BREAKING—They’ve arrested the man who threw the fire extinguisher at the police on Capitol siege day. Who is he? Retired firefighter Robert Sanford of Chester, PA—he faces three federal felony charges including assaulting a police officer. Oy. pic.twitter.com/2QQv6Hod9g
— Eric Feigl-Ding (@DrEricDing) January 14, 2021
NEW: Retired Chester, Pa firefighter identified at Robert Sanford now faces federal charges after reportedly throwing a fire extinguisher at police during U.S. Capitol siege.
— George Solis (@GeorgeSolis) January 14, 2021
Identified by a long time friend
Video shot on the day of the riots identified Sanford as the individual who threw a fire extinguisher at assembled police officers, hitting and bouncing off the heads of three officers, two of whom wore helmets.
One of the officers who was hit, William Young, was evaluated at a hospital and cleared to return to duty.
Sanford, 55, traveled by bus with other people to the Capitol, according to documents.

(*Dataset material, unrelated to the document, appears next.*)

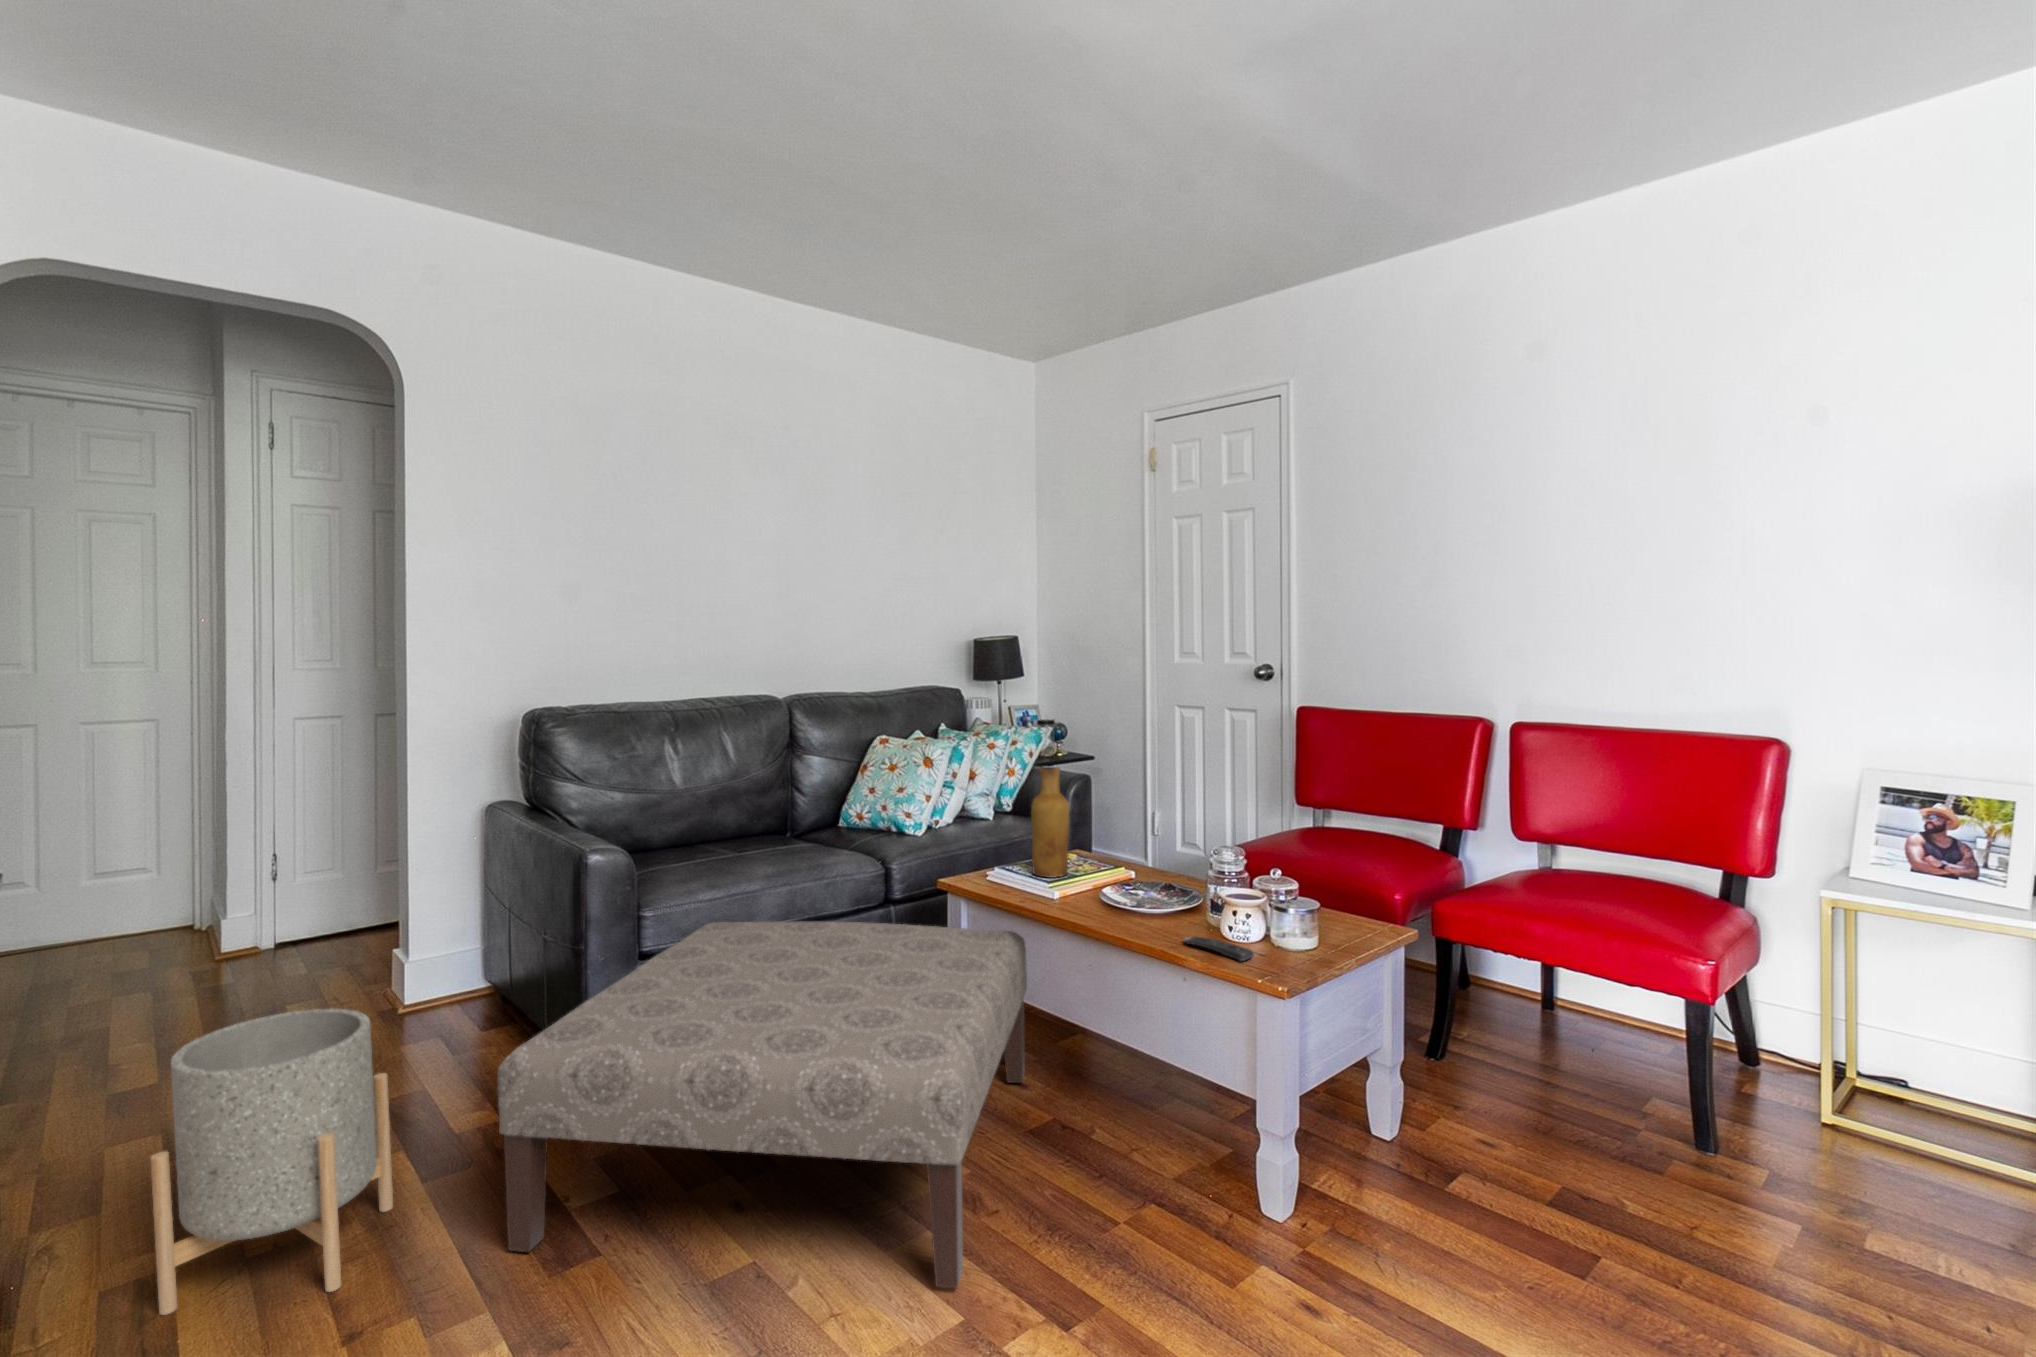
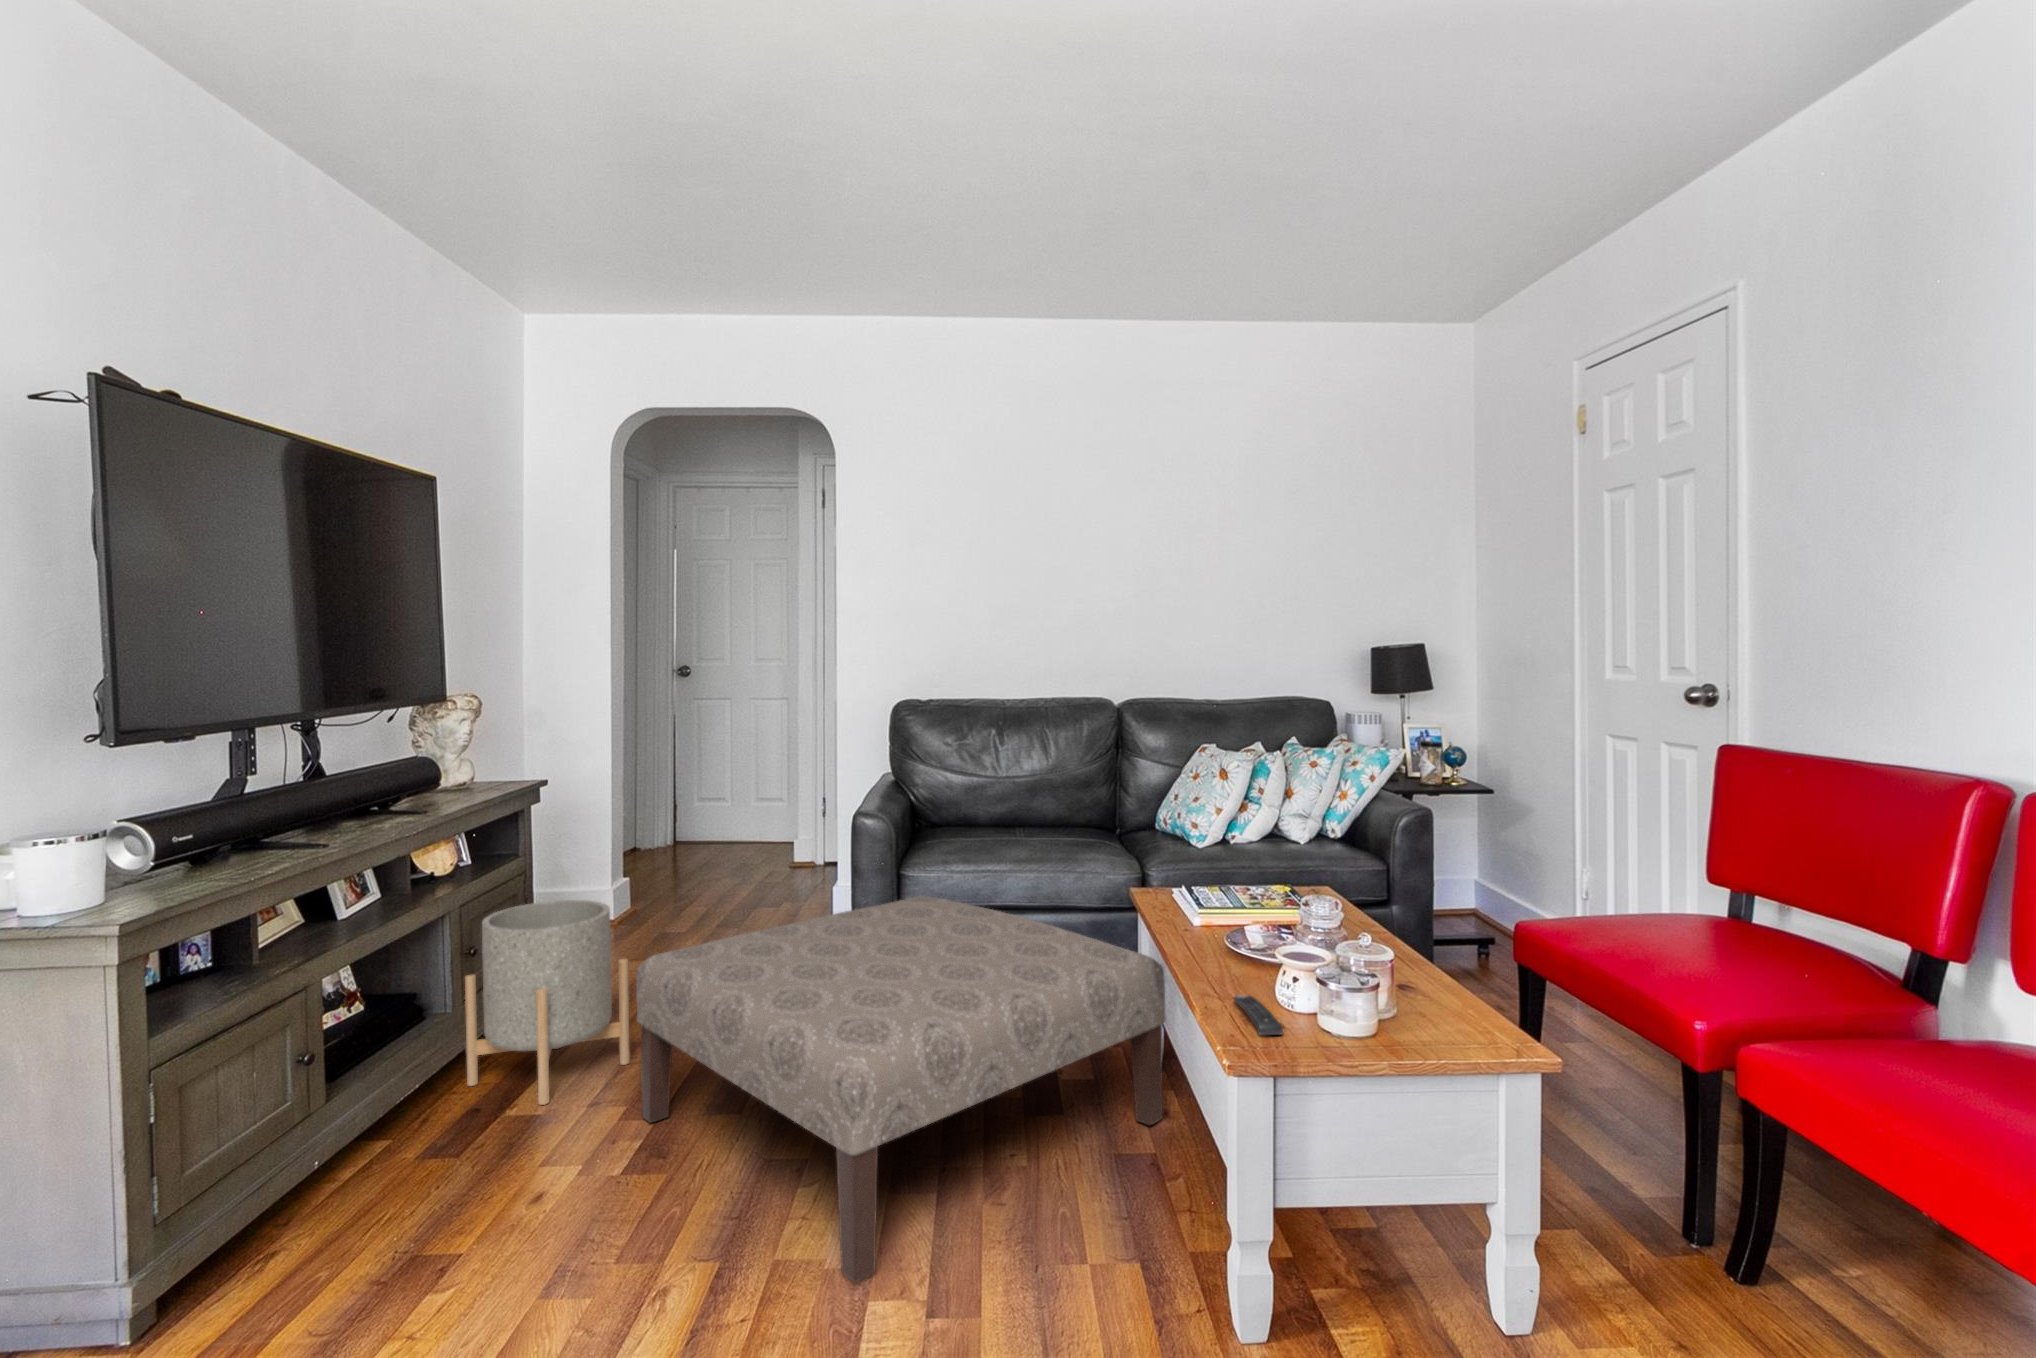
vase: present [1031,767,1069,878] -> none [1219,782,1263,909]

He told a friend when he returned home that he had been on the grounds for 10 minutes before leaving but did not mention throwing anything at officers, authorities said.

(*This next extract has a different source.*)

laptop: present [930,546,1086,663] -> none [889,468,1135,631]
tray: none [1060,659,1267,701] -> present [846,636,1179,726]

Sanford was identified after a longtime friend of his contacted the FBI in Pennsylvania and said they recognized Sanford from photos put out by the FBI.
Followed the President’s instructions
The friend said Sanford ‘had gone to the White House and listened to President Donald J. Trump’s speech and then had followed the President’s instructions and gone to the Capitol.’
Of note, Sanford is not the same person suspected of killing Capitol Police officer Brian Sicknick after he was struck on the head with a fire extinguisher during the riots, officials said. The FBI has not yet released details about possible suspects in Sicknick’s death. They say the investigation into the officer’s death remains ongoing.
Sanford was a member of the Chester Fire Department from January 1994 until February 2020.